If there is still time, implement the Pooled Data Engine – an abstraction that works on top of the DDE to further improve efficiency for short data resources

Note that there won’t be any code initially, not until internals are thoroughly tested and finalized. The source will become open when the API is complete and stable, and the project is ready for contributions. Due to the nature of the project tho, I do not expect a lot of contributions to happen to its written code base, but rather internally, through the tool itself. The initial C/C++ code base will eventually be re-implemented in UM as well.

I will provide progress updates, test results, case studies and even binaries to run tests and benchmarks. I will need help testing things at scale, because my system has only 24 gigs of ram.

I will try to provide an alpha release before the end of November and a functionally usable beta version before the year ends.

Now back to work, I will come back when there is progress to report.

ablebit · October 21, 2021, 6:29pm

220 lines of code later, I have a reference implementation of the DDE and some of its tests. It is naive, totally unoptimized and not overly efficient, and that’s actually intentional. The idea is to use that initially, so later on I can test it against the real deal.

It is based on std::vector, and as such has two main drawbacks:

for short vectors, the idiomatic “3 pointer” solution + the overhead of heap allocation constitute significant overhead, even if not present in the initial test loops, because windows apparently preallocates some memory for each new running process, and it does take some allocations to go through
for long vectors, the automatic resizing policy tends to allocate a lot of excess memory, so while the pointer bookkeeping overhead is mitigated as the vector grows, that excess memory actually degrades efficiency even further

Here is a chart of the access latency:

The x axis is effective footprint, the y axis is access latency in nanoseconds.

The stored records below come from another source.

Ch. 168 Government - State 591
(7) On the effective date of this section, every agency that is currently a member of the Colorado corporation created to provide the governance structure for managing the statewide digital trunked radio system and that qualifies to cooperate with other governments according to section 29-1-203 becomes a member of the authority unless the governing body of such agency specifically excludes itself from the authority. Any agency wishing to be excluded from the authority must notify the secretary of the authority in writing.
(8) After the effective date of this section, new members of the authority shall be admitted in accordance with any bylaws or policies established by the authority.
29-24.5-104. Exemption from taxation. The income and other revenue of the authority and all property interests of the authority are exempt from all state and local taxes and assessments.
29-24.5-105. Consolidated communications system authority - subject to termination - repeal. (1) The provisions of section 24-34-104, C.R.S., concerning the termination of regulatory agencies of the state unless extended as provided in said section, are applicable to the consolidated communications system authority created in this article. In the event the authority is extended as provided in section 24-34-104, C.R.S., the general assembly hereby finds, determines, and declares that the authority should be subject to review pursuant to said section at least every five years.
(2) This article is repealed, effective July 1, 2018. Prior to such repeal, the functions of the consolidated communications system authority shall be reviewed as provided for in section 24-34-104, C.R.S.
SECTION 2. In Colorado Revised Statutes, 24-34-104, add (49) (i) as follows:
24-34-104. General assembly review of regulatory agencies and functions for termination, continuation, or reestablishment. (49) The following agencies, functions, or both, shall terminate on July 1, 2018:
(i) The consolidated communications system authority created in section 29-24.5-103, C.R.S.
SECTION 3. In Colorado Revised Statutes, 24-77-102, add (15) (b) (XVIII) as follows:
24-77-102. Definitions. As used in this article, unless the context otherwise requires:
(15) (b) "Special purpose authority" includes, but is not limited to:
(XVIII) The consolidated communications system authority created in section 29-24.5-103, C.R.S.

It is fairly flat until 8 mb, which is how much L3 cache my computer has, which according to aida 64 has around 10 ns of latency. The measured access latency is below 20 ns, there is some overhead due to cache pollution and the DDE access guards, it is honestly not that bad.

As the footprint increases, access latency plateaus to about 65 ns, which is exactly as much overhead over my ram latency as for the L3 cache - the penalty is constant and amortized, going into full cache miss mode.

Memory efficiency is quite low, this test peaks at 268435458 data items, split around 27718037 data resources, averaging around 10 items per resource, and a measured storage efficiency of 58%, and a quite significant overhead of 42%.

Not great, not terrible, perfectly usable.

Here is a windows executable on the odd chance someone is keen on running random exes from the internet. This test doesn’t push very far, only about 2.5 GB in total, but it may be of value to see if everything is as platform portable as it should - the test will fail if integrity checks do not pass. Also, it will be nice to see how it works on a more modern system, I am running this on a friggin 3770k. The test shouldn’t take more than a minute, unless you are running something even slower.

umtest.zip (301.2 KB)

I’d appreciate it if those that decide to run it post at lease the last few lines.

Next up I will investigate for low hanging fruit optimization-wise, before moving ahead with the next goal.

ablebit · October 22, 2021, 5:19am

I messed up that last one a bit.

I forgot that I changed the formula for eff to actually show the overhead, but not the label.

So the overhead in the end of the test is not 42% but 58%, making it slightly worse.

What mislead me was that I didn’t really expect out of the box vector solution to waste more memory than it uses. We do look up to C++ for efficiency after all…

ablebit · October 23, 2021, 4:27am

Witnessing the overhead of the reference implementation, I couldn’t resist pitting it against a custom proof of concept solution I wrote a couple of months back, which wasn’t thoroughly tested until now. Seems like a good opportunity to check the integrity of the latter vs the reference implementation, since after all, std::vector is a thoroughly tested industry standard. So I modified the APIs of both implementation so I can run them through the same test suite.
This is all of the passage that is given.